Видимо, из-за этой обиды непонятно на что я вдруг завелась и выложила ему почти все, что выяснила о себе и как именно мне удалось это выяснить. Избегая только упоминать имена и названия. Если он обо мне что-то знает, то это ему ни к чему, а если не знает – незачем рассказывать лишнее.
Он слушал меня молча и только изредка, когда я останавливалась, вставлял короткие фразы, заставлявшие меня вновь заводиться и рассказывать дальше.
А потом надолго повисло молчание. Я пыталась что-нибудь прочитать по лицу своего нового знакомого… или незнакомого. Но он не смотрел на меня, и я не могла понять, горит в его глазах все то же пламя, или это отражаются огоньки свечей. Я ждала вопросов, готовила ответы и вроде бы была готова к любому экзамену, но, когда он заговорил, почувствовала себя двоечницей. Потому что он все же нашел тему, которую я не хотела обсуждать.
– Тот человек в Австралии. Вы любили его?
– Не ваше дело!
Я огрызнулась прежде, чем успела о чем-либо подумать. Любовь. Ненавижу это слово! От него у меня в груди словно нож поворачивается, а во рту появляется металлический привкус.
Но он молчал, и я все же заставила себя ответить.
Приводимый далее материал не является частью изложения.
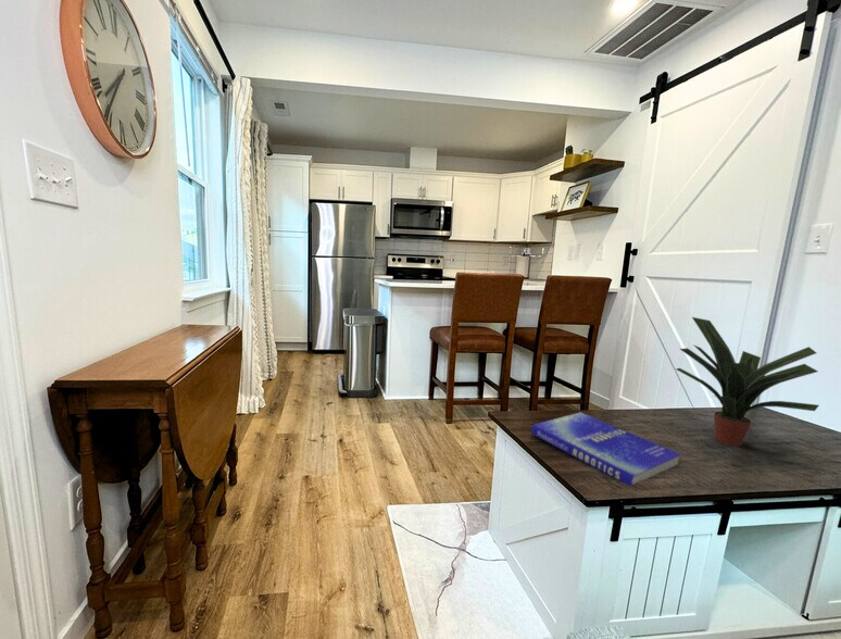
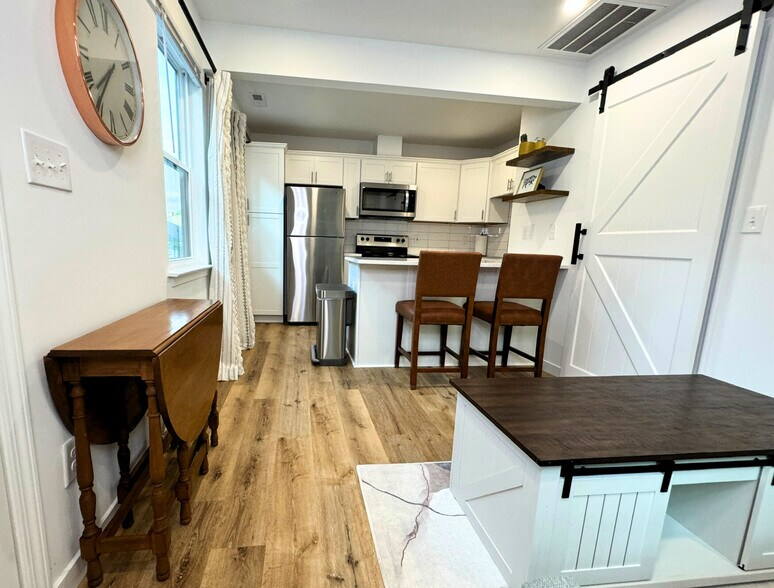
- potted plant [675,316,820,448]
- book [530,412,682,487]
– Нет. Мне просто нужен был кто-то рядом. – Я ожидала следующего вопроса, но он все продолжал молчать, и я, пересилив себя, добавила, надеясь, что он поймет и не будет больше обсуждать эту тему: – Человек, которого я любила, умер.
Еще несколько секунд молчания. Я успела краем глаза заметить впившиеся в подлокотники кресла пальцы и прочитать по губам «вдова Гектора». Почему-то у меня перехватило дыхание – показалось, что воздух стал гуще и тяжелее.
Но тут он рывком встал и сухо скомандовал:
– Дверь направо – ваша спальня. В катакомбах вас никто не найдет, поэтому спите спокойно. Завтра поговорим.